-- Entries provided follows --

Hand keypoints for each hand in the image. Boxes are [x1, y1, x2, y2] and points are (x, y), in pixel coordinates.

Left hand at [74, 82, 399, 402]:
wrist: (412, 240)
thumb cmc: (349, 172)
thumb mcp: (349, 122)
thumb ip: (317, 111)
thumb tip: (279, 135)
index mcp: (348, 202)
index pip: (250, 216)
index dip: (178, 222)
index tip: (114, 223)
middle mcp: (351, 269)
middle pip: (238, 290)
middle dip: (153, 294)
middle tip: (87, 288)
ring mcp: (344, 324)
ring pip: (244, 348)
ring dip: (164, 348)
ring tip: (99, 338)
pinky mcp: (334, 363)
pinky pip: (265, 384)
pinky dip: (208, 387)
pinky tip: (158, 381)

-- Entries provided concluded --
-- Entries provided follows --

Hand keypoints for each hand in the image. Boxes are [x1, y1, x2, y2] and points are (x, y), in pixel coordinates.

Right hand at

-- Entries provided concluded --

Task item: List every line from the entries above in which "pinky" appears.

Response area:
pinky mcp: (334, 363)
pinky pip: (265, 384)
pinky dip: (208, 387)
pinky tip: (158, 381)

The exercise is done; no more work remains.